Nonostante tutto, aveva trovato la forza di continuare ad allenare, trasformando un pallone in un simbolo di resistenza. Le sue parole, i suoi gesti e i legami costruiti nel tempo, hanno raccontato più di ogni cronaca il dramma di chi prova a ricominciare, anche sotto le bombe.

Morte tra le macerie: addio a Mohammed Al Sultan
È morto a soli 23 anni Mohammed Al Sultan, giovane allenatore palestinese che aveva scelto di non arrendersi alla guerra. Con la sua scuola calcio Al Haddaf, trasferita nel campo profughi di Deir al Balah, cercava di offrire un rifugio di speranza ai bambini della Striscia di Gaza. La sua vita si è interrotta venerdì 16 maggio, quando un bombardamento ha distrutto l’abitazione di famiglia a Beit Lahia. Con lui hanno perso la vita il fratello minore Baha, 14 anni, anche lui calciatore, la moglie, i due figli e l’anziano padre.
Le operazioni militari israeliane, avviate con l’operazione “Carri dei Gedeone”, hanno colpito la zona con missili da navi, aerei e carri armati. Secondo fonti locali, alla popolazione era stato ordinato di evacuare, ma “non c’era nessun luogo sicuro dove fuggire”.

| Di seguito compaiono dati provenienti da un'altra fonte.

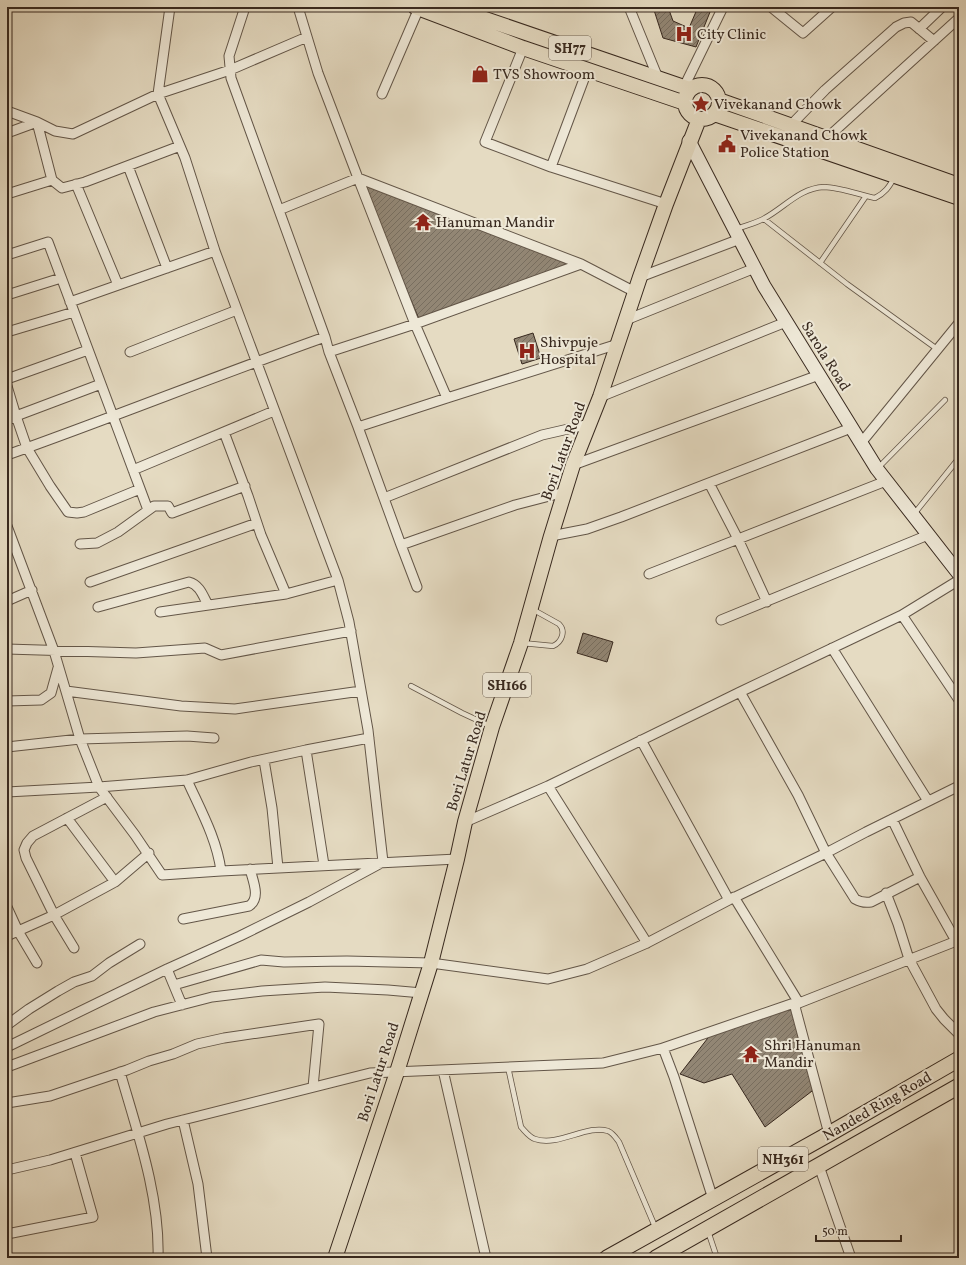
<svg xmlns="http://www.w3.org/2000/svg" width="966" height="1265" font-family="Vollkorn,serif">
	<defs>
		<pattern id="building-hatch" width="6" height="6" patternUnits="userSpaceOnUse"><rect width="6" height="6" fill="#928674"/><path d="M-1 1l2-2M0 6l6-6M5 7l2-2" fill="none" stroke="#786e5f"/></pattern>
	</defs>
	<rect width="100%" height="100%" fill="#e5dbc2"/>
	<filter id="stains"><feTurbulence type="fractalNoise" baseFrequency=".005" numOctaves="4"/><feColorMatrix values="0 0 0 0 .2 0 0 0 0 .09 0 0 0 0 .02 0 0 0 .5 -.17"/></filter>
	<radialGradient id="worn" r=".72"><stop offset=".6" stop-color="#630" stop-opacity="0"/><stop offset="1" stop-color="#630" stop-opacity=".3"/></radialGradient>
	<path fill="url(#building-hatch)" stroke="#38291f" d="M653,7H668L673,21L689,28L698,7H712L696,47L663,38Z
		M360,181L574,264L419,319Z
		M533,333L541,358L522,364L514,339Z
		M583,633L613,642L607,662L577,653Z
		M792,1006L816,1088L765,1127L732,1074L704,1083L680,1074L711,1034Z"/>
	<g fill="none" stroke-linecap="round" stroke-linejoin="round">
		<g stroke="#635648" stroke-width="6">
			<path id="service" d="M764,219L847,284L937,349
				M737,229C746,225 757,223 765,218C785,207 800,188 824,187C839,187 860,195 875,198C885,193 889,187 894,178
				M820,263L866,196
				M878,468L945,400
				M914,514L959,458
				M522,643L553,646C562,642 566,631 559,624L532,609
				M411,686L462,713L490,726
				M508,1067L521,1127C525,1131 529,1137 535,1139C559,1147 587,1124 608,1131C613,1133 616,1138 619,1142L656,1229
				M708,1231L717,1258"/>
		</g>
		<g stroke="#635648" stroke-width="11">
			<path id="minor" d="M245,7L229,56L231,78L325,337L329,352L358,427L447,398L618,344
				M298,7L318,73L358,178L581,264L635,292
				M629,7L658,78
				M771,7L803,33L832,7
				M919,29L942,7
				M523,48L485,142L551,167
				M587,71L551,167L666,204
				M684,87L723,7
				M382,94L419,8
				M7,111L37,122
				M791,125L825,90L896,27L904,23L911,22L934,41
				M7,133L37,122
				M827,138L959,18
				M128,166L167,268
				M52,180L62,188L85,182L180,146
				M76,184L118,285
				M7,194L52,180L37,122L55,131L73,134L158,94L230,70L307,37
				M279,210L358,178L415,324L581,264
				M7,255L48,242L148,510
				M640,277L740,239
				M7,295L61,278
				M70,302L215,251
				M626,320L755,268
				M7,332L74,312
				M130,352L237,310
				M329,352L415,324L447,398
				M7,379L88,350
				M7,386L16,416L101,384
				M600,397L786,322
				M7,420L16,416L27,448L50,486L68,512L77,513L84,512L140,489
				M358,427L401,545L515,505L565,492
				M224,432L248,496L261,535L286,594
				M861,443L959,323
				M7,455C114,417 218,375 325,337
				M573,465L819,375
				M133,470L274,411
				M709,483L738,539L767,602
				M384,498L542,435L590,424
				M7,526L54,651L80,739L99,787L135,835L162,875L221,871L457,859
				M551,536L587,529L621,517L851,428
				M80,544L97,543L118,532L154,506H168L172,513L245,486
				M401,545L417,587
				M649,574L886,481
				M90,582L257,523
				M7,601L32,590
				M98,607L189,582C200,585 203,596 208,605
				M160,612L286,594L338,580
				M902,615L959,700
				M721,620L928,535
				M832,648L928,801
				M7,649L136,653L205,648L221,655L351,631
				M66,691L181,706L235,709L361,691
				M740,692L798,795L826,853L855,899C860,902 865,903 871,902L920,877
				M7,701L41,700L51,693L58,668
				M641,740L729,900
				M7,747L80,739L187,736L214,738
				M306,750L324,865
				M264,760L272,808L278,868
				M187,780C200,809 217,839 221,871
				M548,786L647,943
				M7,792L99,787L187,780L251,762L306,750L369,738
				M67,818L115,882
				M892,819L920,877L956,941
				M465,822L548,786L740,692L902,615L959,580
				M886,893L898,924L909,959L936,1009L944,1019L959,1034
				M734,897L799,1003
				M7,907L18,931L54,915L115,882L149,853
				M183,919L249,906C261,898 253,881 250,869
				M7,936L18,931L37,963
				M74,948L54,915L26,858L24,850L27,843L33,836L107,797
				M167,969L182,1005
				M174,985L261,960L284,962L347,961L431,963L548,979L587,969L647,943L729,900L826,853L866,832L959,786
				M7,1025L29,1009L58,991L74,982L92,976L109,963L140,944
				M7,1047L167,969L240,936L309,902L383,862L368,730L349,622L338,580L215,251L185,158L158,94L170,7
				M663,1048L674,1077L713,1199
				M7,1067L154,1012L212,997L262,991L325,987L388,990L422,993
				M443,1070L486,1258
				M120,1072C137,1131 160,1196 158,1258
				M7,1103L50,1096L127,1070L149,1061L173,1054L197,1044L224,1038L319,1024L313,1087
				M183,1120L198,1184L207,1258
				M829,1134L794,1003H799L959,940
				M819,1166L851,1258
				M7,1170L50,1160L167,1124L370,1073L603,1063L663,1048L794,1003
				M7,1234L93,1217L75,1153"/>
		</g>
		<g stroke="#38291f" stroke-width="15">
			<path id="secondary" d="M689,141L764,286L877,469L959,574"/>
		</g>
		<g stroke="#38291f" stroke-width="16">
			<path id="primary" d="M415,7L523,48L685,103
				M450,7L690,89
				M685 102a17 17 0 1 1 34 0a17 17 0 1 1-34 0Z
				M719,100L959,185
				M714,114L959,198
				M335,1258L397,1072L431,963L457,859L465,822L492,727L521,643L551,536L573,465L600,397L640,277L666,204L699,119"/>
		</g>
		<g stroke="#38291f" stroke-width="17">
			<path id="trunk" d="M607,1258L829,1134L959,1059
				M656,1258L959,1086"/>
		</g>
		<use href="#service" stroke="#eee8d7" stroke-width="4.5"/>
		<use href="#minor" stroke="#eee8d7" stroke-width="9"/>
		<use href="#secondary" stroke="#eee8d7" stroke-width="13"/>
		<use href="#primary" stroke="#e5dbc2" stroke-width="14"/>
		<use href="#trunk" stroke="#e5dbc2" stroke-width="15"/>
	</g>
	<defs>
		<g id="hospital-bare" transform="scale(1.38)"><path d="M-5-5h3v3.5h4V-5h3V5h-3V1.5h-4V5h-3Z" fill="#8f2418" stroke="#eee8d7" stroke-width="2.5" paint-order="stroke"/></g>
		<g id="shop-bare" transform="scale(1.38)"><path d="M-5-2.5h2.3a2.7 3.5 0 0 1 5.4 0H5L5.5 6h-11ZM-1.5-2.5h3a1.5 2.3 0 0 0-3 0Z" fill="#8f2418" stroke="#eee8d7" stroke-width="2.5" paint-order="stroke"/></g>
		<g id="sight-bare" transform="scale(1.38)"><path d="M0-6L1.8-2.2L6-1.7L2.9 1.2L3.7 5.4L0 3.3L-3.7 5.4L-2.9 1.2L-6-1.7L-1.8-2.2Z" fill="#8f2418" stroke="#eee8d7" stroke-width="2.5" paint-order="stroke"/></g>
		<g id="civic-bare" transform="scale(1.38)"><path d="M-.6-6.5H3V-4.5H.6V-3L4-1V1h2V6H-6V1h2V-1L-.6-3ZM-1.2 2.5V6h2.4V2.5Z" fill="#8f2418" stroke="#eee8d7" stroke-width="2.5" paint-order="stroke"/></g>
		<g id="temple-bare" transform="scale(1.38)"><path d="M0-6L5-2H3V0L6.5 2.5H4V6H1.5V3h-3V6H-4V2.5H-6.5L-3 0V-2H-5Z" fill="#8f2418" stroke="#eee8d7" stroke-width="2.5" paint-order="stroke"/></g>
	</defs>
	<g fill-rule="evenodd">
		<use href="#hospital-bare" x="684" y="34"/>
		<use href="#shop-bare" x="480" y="74"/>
		<use href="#sight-bare" x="701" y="104"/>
		<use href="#civic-bare" x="727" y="144"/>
		<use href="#temple-bare" x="423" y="222"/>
		<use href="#hospital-bare" x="527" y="351"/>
		<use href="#temple-bare" x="751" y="1054"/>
	</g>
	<g text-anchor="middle" stroke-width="4" stroke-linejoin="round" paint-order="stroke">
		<g fill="#eee8d7" stroke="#6f6256" stroke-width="1">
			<rect x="549" y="36" width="42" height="24" rx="3"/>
			<rect x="483" y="673" width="48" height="24" rx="3"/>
			<rect x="758" y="1147" width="50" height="24" rx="3"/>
		</g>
		<g font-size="14" font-weight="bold" fill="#38291f">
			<text x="570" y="53">SH77</text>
			<text x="507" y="690">SH166</text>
			<text x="783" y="1164">NH361</text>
		</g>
		<g font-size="15" fill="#38291f" stroke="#eee8d7" text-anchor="start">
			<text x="697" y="39">City Clinic</text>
			<text x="493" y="79">TVS Showroom</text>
			<text x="714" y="109">Vivekanand Chowk</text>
			<text x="740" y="140">Vivekanand Chowk<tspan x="740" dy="17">Police Station</tspan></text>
			<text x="436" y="227">Hanuman Mandir</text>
			<text x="540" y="347">Shivpuje<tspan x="540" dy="17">Hospital</tspan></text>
			<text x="764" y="1050">Shri Hanuman<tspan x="764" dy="17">Mandir</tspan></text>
		</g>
		<g font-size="15" fill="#38291f" stroke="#eee8d7">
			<text transform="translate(826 356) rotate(58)" y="5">Sarola Road</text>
			<text transform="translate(563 451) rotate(-70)" y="5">Bori Latur Road</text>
			<text transform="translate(466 761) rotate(-73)" y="5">Bori Latur Road</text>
			<text transform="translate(378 1072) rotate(-72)" y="5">Bori Latur Road</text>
			<text transform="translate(877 1106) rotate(-30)" y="5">Nanded Ring Road</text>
		</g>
	</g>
	<rect width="966" height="1265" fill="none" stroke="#e5dbc2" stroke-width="24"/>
	<rect x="8" y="8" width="950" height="1249" fill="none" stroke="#38291f" stroke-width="2"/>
	<rect x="12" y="12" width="942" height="1241" fill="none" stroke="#38291f"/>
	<path d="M816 1235v6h85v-6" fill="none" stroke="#38291f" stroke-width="2"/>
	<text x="822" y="1235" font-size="12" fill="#38291f" stroke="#eee8d7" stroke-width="3" paint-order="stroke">50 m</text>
	<rect width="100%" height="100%" filter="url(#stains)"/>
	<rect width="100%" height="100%" fill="url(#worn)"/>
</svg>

Un sogno sotto assedio: la scuola calcio e il legame con Napoli
Lo scorso dicembre, Mohammed aveva raccontato in un video: “Avevamo una scuola calcio fantastica a Beit Lahia. La guerra ha distrutto tutto, ma non ci siamo arresi. Ora vogliamo farla tornare più forte di prima”. Nel campo profughi aveva ritrovato molti dei suoi piccoli allievi e, con il cugino Wasim, aveva ripreso ad allenarli.
Grazie ai social, era nato un gemellaggio con lo Spartak San Gennaro di Napoli. I bambini italiani avevano potuto conoscere quelli di Gaza, creando un legame simbolico di solidarietà. Proprio da Napoli sono arrivati i primi messaggi di cordoglio dopo la tragica notizia.
L’orrore continua: parenti uccisi durante il recupero dei corpi
Il giorno seguente, mentre cercavano di recuperare i cadaveri tra le macerie, altri tre membri della famiglia Al Sultan sono morti a causa di un nuovo attacco. Un mese prima, durante un funerale, tre allievi della scuola calcio erano rimasti feriti da schegge di bombe: si chiamano Zain, Ahmed e Karim, hanno tra gli 8 e gli 11 anni. Anche loro, come Mohammed, volevano solo giocare.